Enemies in XCOM 2 are a lot more varied this time around. Most of the aliens you loved (and mostly hated) from the previous games have returned, albeit with some new abilities and even visual upgrades. The game does introduce some terrifyingly new enemies as well. The weirdest by far being the sentient faceless goop, that can shape-shift into human form at will and then flank you unnoticed. It’s the constant introduction of new enemies or old ones with updated abilities that forces you to keep changing your tactics, sometimes even on the fly. Hiding behind cover taking your foes out from afar might initially do the trick, but there will be times you will need to get up close and personal. It all depends on what the situation requires.
XCOM 2’s strength, just like its predecessor, lies in juggling resources and using those to complete missions, but by far its most impressive accomplishment is getting you to care for each soldier that you sent out into battle. Although the game might seem difficult at first, each failed attempt teaches you valuable lessons on what not to do and what to do. Although the enemies can be deadly most of my valuable soldier’s deaths were because of mistakes I made. I’m personally not a huge fan of timed missions and campaigns, but I found that this continually forced me to think ahead, and also added to the overall tension that the game creates. I did find that some of the loading times felt excessively long, this made me experiment less as the prospect of reloading and blankly staring at a loading screen kept haunting me.

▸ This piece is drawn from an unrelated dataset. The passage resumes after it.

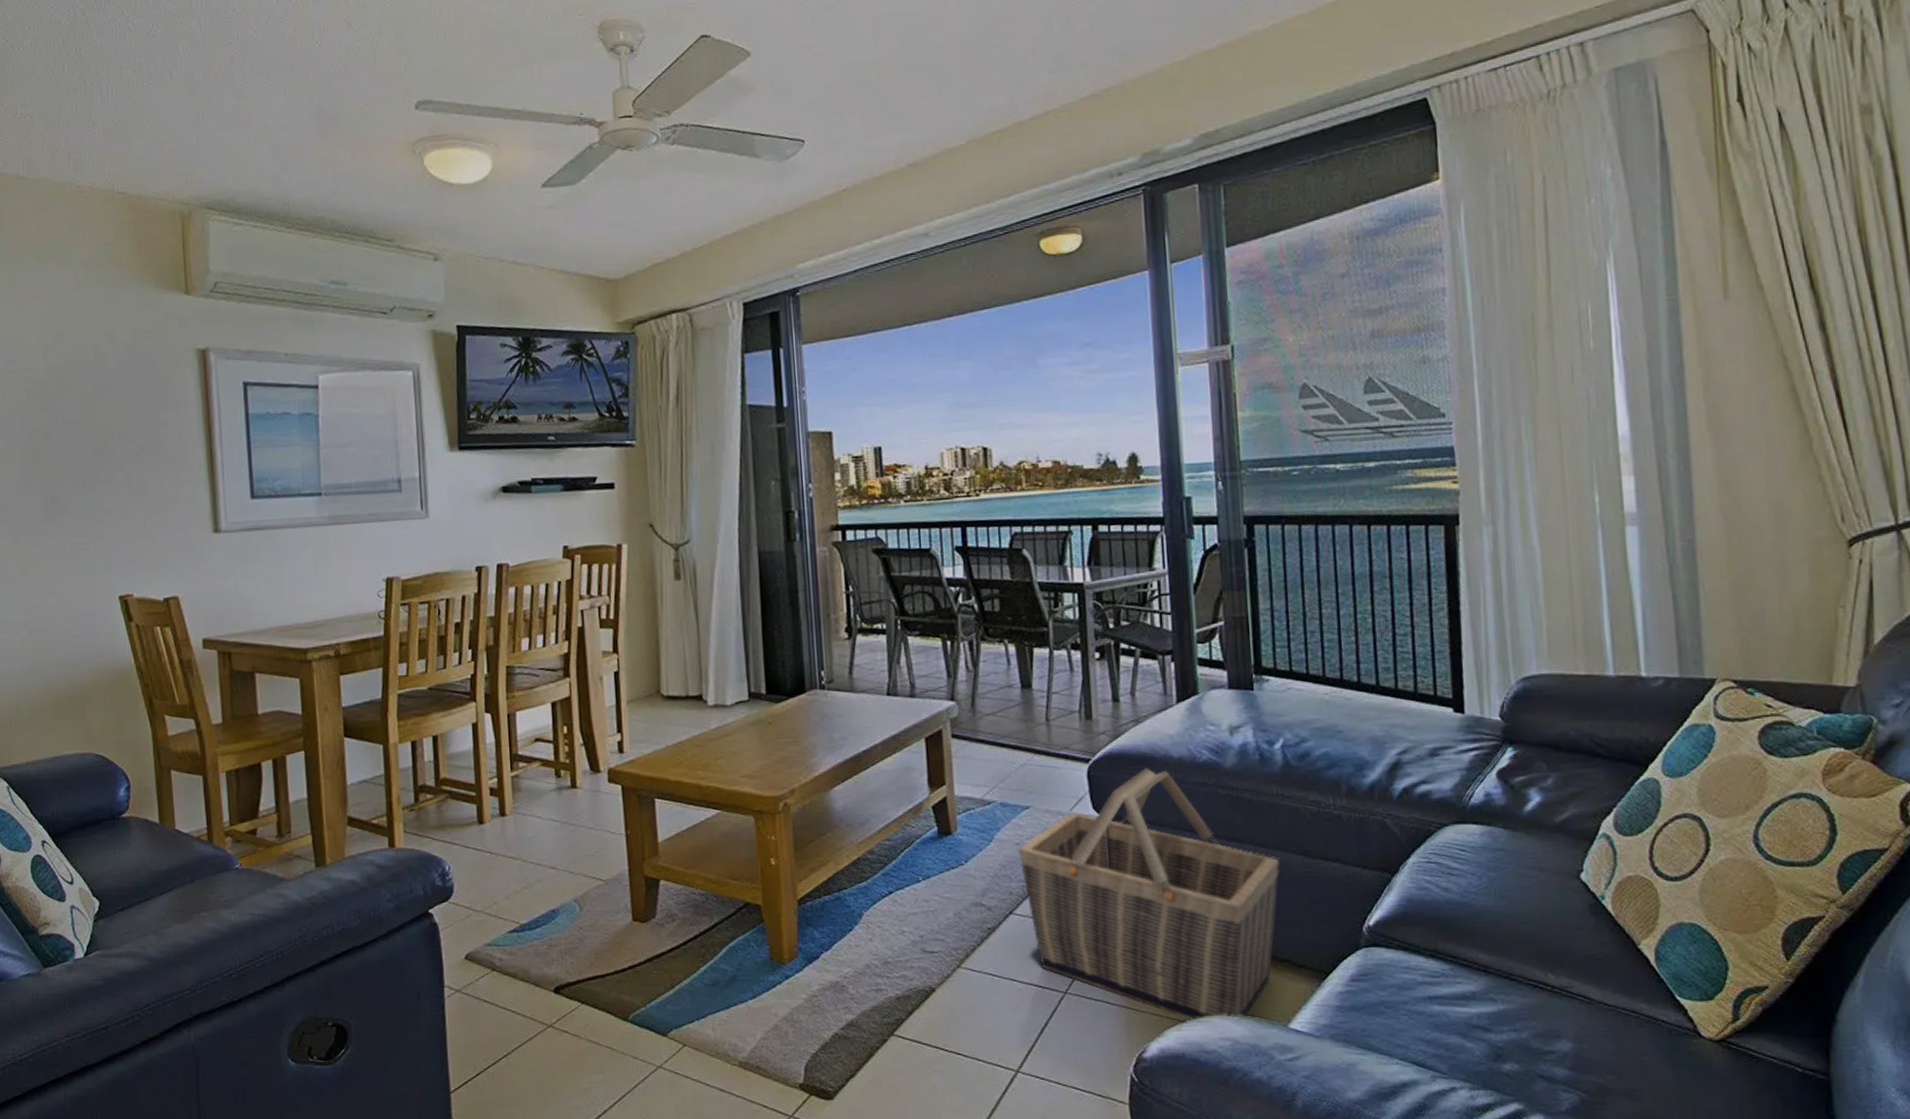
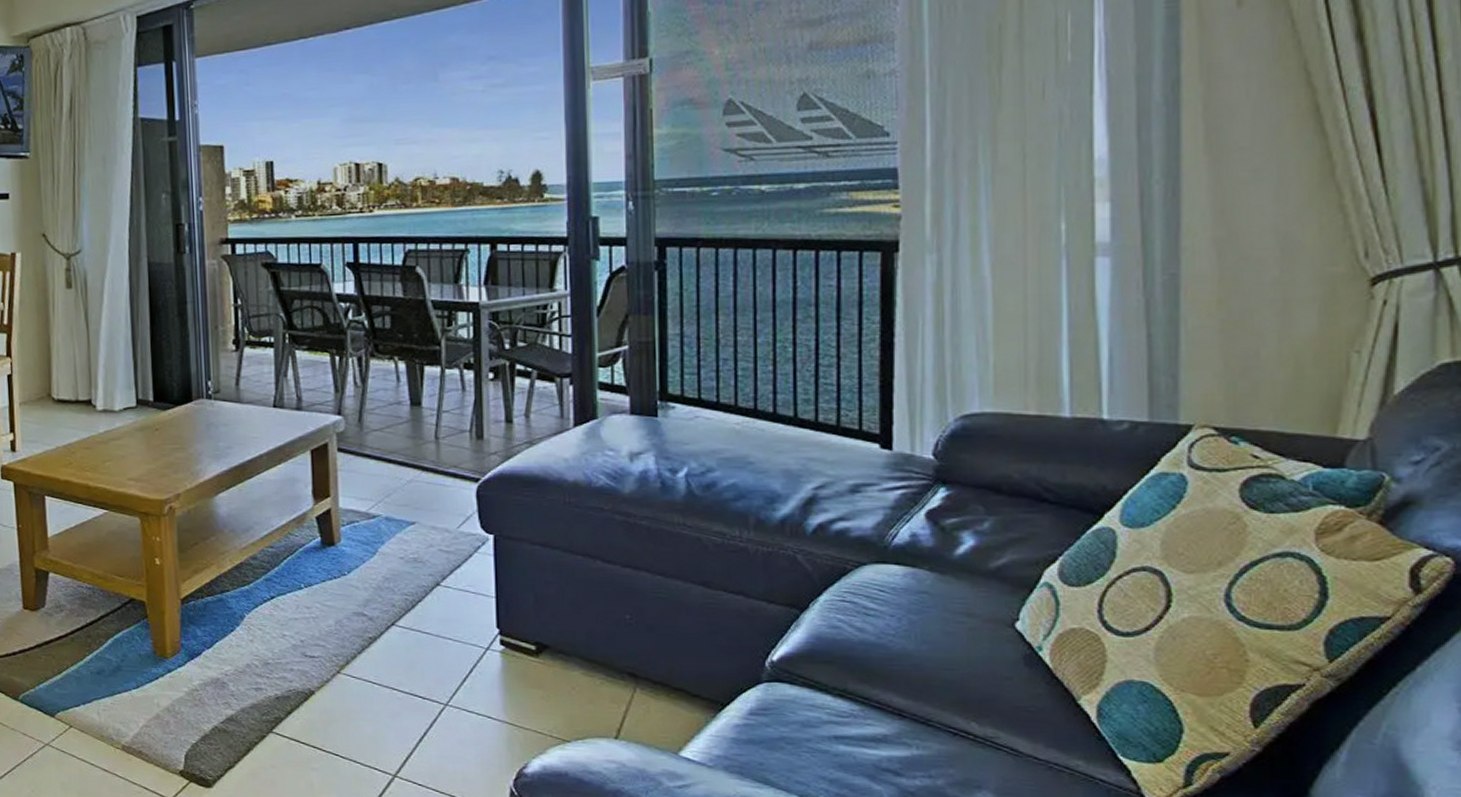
basket: present [1018,768,1280,1021] -> none [403,490,678,744]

XCOM 2 once again shows that getting players invested in a game can make all the difference. The squad customization, the base building, and even the research all create an experience that is unique to you and changes each time you play the game. I’ve lost good men and woman to the alien menace (well, except that one cousin that I don’t like), I’ve made though decisions that will haunt me during my play through but most importantly I’ve enjoyed every punishing second of XCOM2.
Remember, the future of Earth is in your hands, good luck commander.